[PAGE EXTRACT]:
## Start

Yes, because I am not seeing how this change helps.  What is this telling
the reader that the original did not, and how does it help the reader
generate good concurrent code?

							Thanx, Paul

>              Regards, Akira
> 
> > 
> > The underlying problem is that the standard says almost nothing about what
> > volatile does.  I usually argue that it was intended to be used for MMIO,
> > so any optimization that would prevent a device driver from working must
> > be prohibited on volatiles.  A lot of people really don't like volatile,
> > and would like to eliminate it, and these people also aren't very happy
> > about any attempt to better define volatile.
> > 
> > Keeps things entertaining.  ;-)
> > 
> > 							Thanx, Paul
> > 
> >> Thoughts?
> >>
> >>             Thanks, Akira
> >>
> >>>
> >>> 							Thanx, Paul
> >>>
> >>>
> >>>>            Thanks, Akira
> >>>>
> >>>>>
> >>>>> I don't happen to like that answer, by the way.  ;-)

## End

[DATASET EXCERPTS]:
## Start

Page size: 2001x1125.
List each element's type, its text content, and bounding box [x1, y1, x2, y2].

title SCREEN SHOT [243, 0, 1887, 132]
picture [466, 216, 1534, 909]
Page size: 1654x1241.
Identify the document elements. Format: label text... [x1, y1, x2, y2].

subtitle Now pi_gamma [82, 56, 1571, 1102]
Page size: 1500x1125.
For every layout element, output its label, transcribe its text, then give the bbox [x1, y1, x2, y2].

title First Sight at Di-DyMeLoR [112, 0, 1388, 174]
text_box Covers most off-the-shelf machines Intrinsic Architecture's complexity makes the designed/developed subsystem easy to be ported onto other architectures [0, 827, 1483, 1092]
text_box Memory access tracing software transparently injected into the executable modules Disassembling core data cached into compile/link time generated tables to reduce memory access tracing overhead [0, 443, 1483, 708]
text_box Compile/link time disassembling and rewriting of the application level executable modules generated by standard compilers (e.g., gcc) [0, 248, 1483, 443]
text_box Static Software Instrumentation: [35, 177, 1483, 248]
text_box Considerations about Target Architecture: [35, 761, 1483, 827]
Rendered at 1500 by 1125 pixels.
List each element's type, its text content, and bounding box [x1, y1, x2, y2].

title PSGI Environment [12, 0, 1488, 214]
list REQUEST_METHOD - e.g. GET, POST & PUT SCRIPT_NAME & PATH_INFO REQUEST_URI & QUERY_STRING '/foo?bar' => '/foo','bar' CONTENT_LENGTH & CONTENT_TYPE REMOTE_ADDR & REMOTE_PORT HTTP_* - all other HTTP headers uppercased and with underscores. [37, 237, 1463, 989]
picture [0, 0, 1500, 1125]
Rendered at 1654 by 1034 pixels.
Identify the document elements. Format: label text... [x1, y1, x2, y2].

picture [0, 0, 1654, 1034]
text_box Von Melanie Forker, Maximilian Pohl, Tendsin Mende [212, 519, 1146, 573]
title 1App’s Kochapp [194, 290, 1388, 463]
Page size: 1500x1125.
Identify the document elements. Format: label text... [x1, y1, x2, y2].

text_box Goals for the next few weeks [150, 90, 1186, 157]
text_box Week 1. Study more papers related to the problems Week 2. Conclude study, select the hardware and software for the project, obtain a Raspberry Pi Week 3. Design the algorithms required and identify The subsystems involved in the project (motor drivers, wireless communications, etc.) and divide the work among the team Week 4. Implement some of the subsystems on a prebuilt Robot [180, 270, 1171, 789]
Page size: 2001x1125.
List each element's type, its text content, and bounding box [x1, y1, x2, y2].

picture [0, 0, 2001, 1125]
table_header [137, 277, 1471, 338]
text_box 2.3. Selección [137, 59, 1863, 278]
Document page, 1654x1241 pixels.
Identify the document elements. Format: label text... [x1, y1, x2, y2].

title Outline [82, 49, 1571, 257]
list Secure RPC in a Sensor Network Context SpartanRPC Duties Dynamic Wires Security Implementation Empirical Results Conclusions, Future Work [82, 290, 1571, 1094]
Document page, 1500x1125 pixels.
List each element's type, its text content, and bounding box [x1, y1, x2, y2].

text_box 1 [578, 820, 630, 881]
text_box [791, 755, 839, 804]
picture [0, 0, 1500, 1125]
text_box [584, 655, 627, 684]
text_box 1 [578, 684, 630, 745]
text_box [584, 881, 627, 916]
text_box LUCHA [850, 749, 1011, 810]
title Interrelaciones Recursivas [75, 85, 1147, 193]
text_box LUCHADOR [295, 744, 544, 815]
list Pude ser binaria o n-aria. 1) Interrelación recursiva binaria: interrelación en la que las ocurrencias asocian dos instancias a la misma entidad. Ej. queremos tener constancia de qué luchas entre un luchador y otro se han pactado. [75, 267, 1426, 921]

## End

[WRITTEN INSTRUCTION A]: In the volatile thread, what does the writer usually argue volatile was intended to be used for?
[WRITTEN INSTRUCTION B]: Transcribe the volatile thread from "Yes, because I" up to and including "good concurrent code?".
The material that comes after the volatile thread is separate from it.

[ANSWER A]: MMIO.

[ANSWER B]:
Yes, because I am not seeing how this change helps.  What is this telling
the reader that the original did not, and how does it help the reader
generate good concurrent code?